In reality, the majority of the performers who’ve been on the Opry never became household names.
Shelburne chased down the story of how yarn-spinning, old-time banjo player Mike Snider — who calls himself the Opry’s most obscure member — first made it on.
“Mike had won a banjo pickin’ contest,” Shelburne recounted. “He came back to his hometown, and through some connections [with people at the Opry, they decided, ‘Let’s have him play on a slow Saturday night, and we’ll give tickets away to everybody in his hometown.’ They did it kind of as a publicity stunt, and it totally worked.”
Shelburne and Colladay made sure to also mention the numerous times in the last 100 years when it seemed like the Opry itself might not work any longer. A decade into its tenure, it caused tension with the life insurance company that founded WSM and housed the studio where audiences clogged the hallways, waiting to watch live Opry broadcasts on Saturday nights.
“Some executives showed up wanting to do some work late at night and couldn’t get into the building,” related Colladay, “because people thought they were cutting in line.
“That was the end of audiences for the Opry for a while.”
Because the Opry did keep going, through changes in venue and technology, and the rise of new generations and styles of country music, there were inevitable growing pains.
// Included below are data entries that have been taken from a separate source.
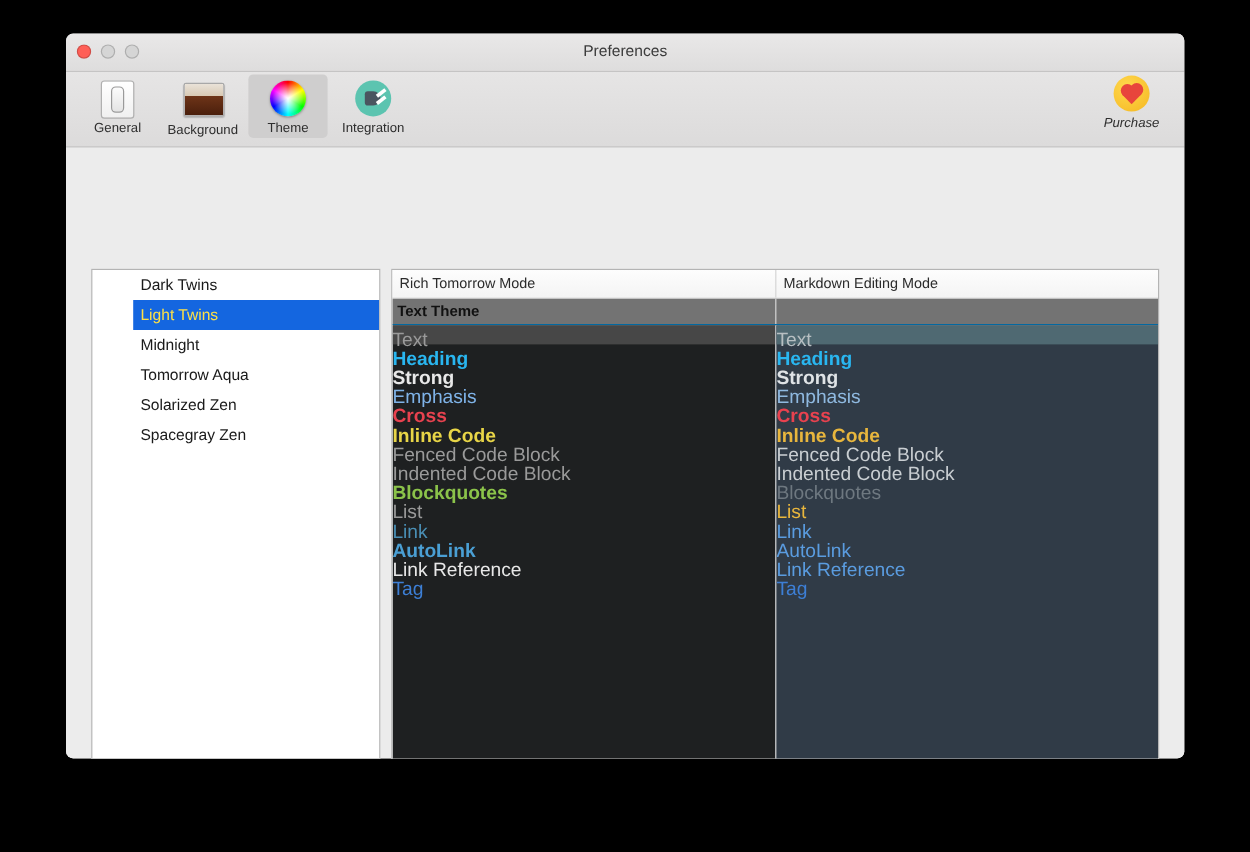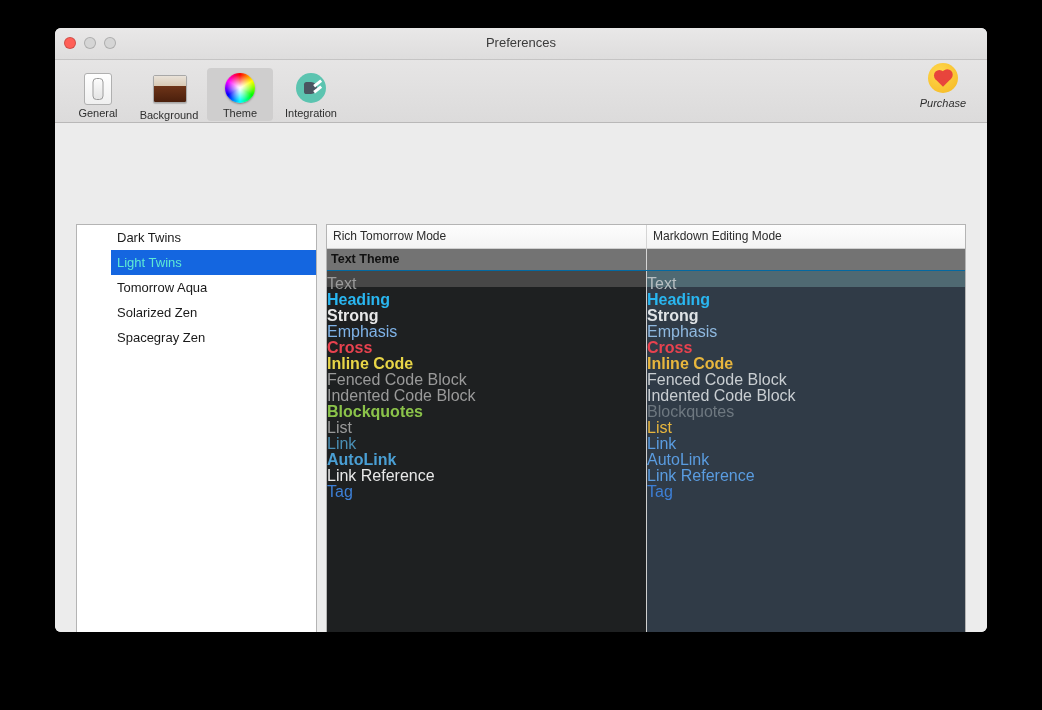--- a/index.html
+++ b/index.html
@@ -67,7 +67,7 @@
   }
   #toolbar-items {
     position: absolute;
-    left: 10px; top: 8px;
+    left: 10px; top: 2px;
     display: flex;
     align-items: flex-start;
   }

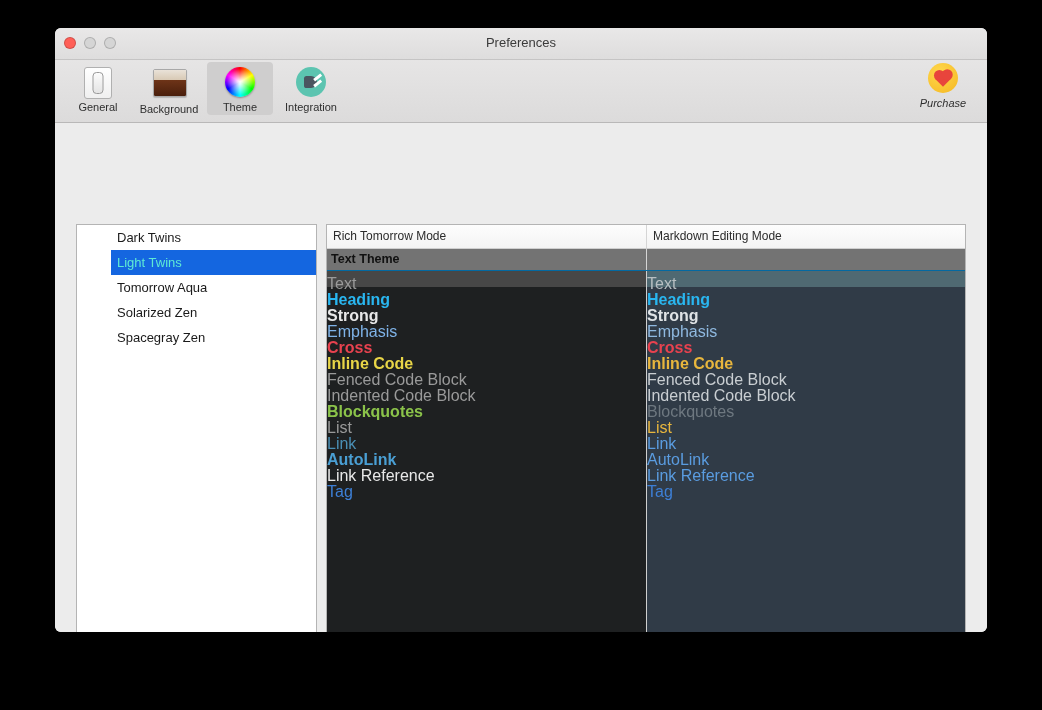--- a/index.html
+++ b/index.html
@@ -228,7 +228,7 @@
   }
   .theme-row.selected {
     background: #1466e0;
-    color: #5eead4;
+    color: #fde047;
   }
 
   

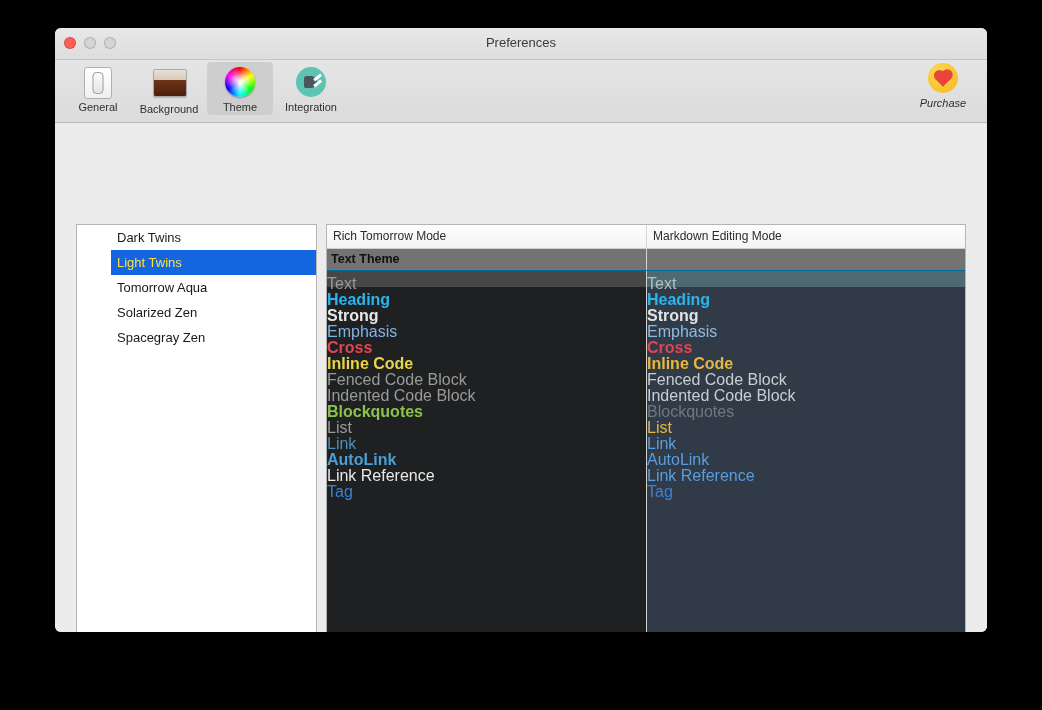--- a/index.html
+++ b/index.html
@@ -373,6 +373,7 @@
     <div id="theme-list">
       <div class="theme-row">Dark Twins</div>
       <div class="theme-row selected" style="background: rgb(20, 102, 224);">Light Twins</div>
+      <div class="theme-row">Midnight</div>
       <div class="theme-row">Tomorrow Aqua</div>
       <div class="theme-row">Solarized Zen</div>
       <div class="theme-row">Spacegray Zen</div>

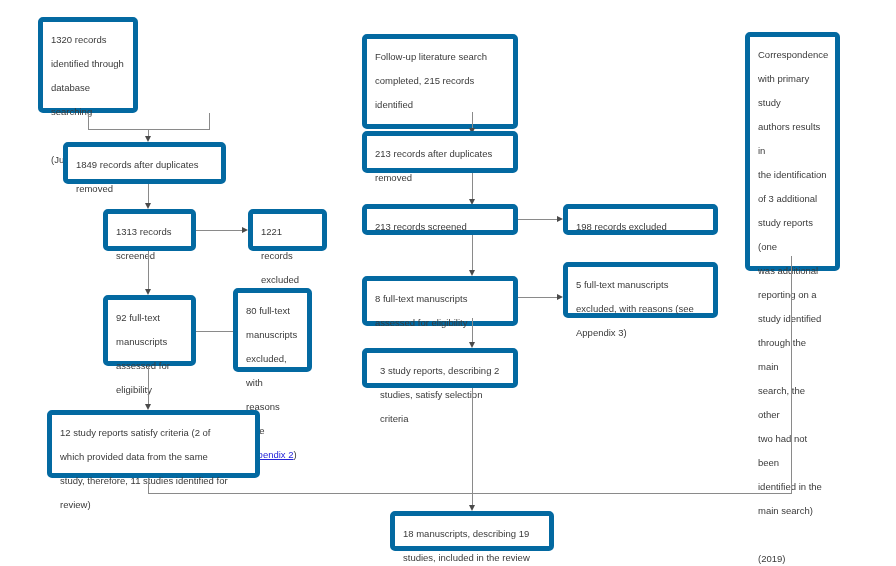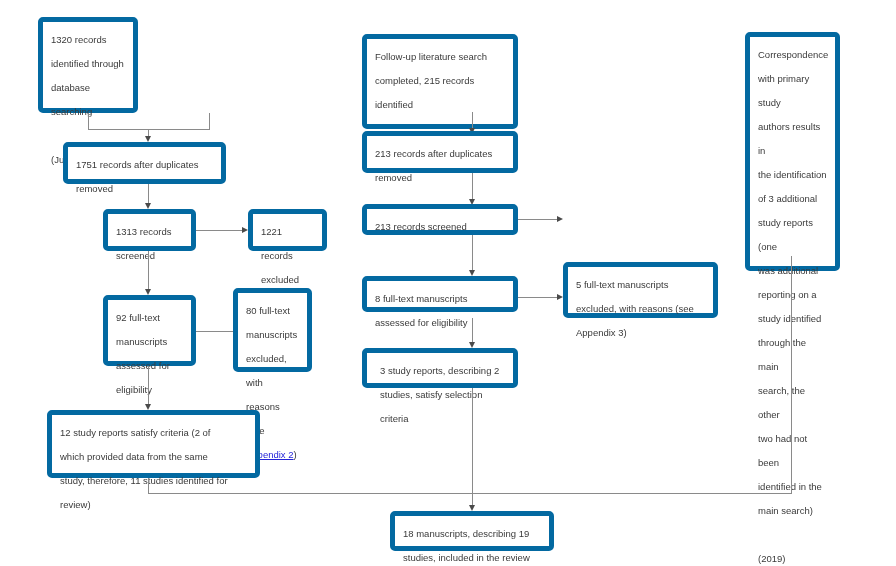--- a/index.html
+++ b/index.html
@@ -73,7 +73,7 @@
   <div class="line v" style="left:148px; top:129px; height:9px;"></div>
   <div class="arrow-down" style="left:144.5px; top:136px;"></div>
 
-  <div class="box" style="left:63px; top:142px; width:163px; height:42px;">1751 records after duplicates
+  <div class="box" style="left:63px; top:142px; width:163px; height:42px;">1849 records after duplicates
 removed</div>
 
   <div class="line v" style="left:148px; top:184px; height:21px;"></div>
Shelburne pointed to the time, in the ‘50s, when management took issue with the stage wear of young rockabilly star Wanda Jackson.
“There’s a story in there about Wanda Jackson wearing a dress with spaghetti straps,” he said. “And they made her wear a jacket over the shoulder.” At issue, he joked, was a conservative standard of feminine propriety: “Ladies should not be showing their shoulders on a radio show.”
“There’s definitely some bumps along the way in this history,” reflected Shelburne. “It was always my intention to make sure it’s a history that tells it the way it actually happened. ”
That also required cutting through the lore that’s calcified around Opry tales that have been told and retold, said Colladay: “Because if the story is that somebody made their Opry debut and had seven encores, but there’s not a recording, you know how those things build over time and get repeated. When it’s often-told stories, hyperbole sets in.”
But not everyone’s been around to hear this stuff. And Shelburne kept that in mind when he was writing the book.
“I got here in the ’90s,” he said. “Those legends were still alive. I got to meet some of them, take my picture with them at the Opry, and I loved it. I go to the Opry now, and there’s a new wave of members who weren’t around to see that. And so I guess in my heart, part of my hope was that those new members can read this book and understand why I love it so much.”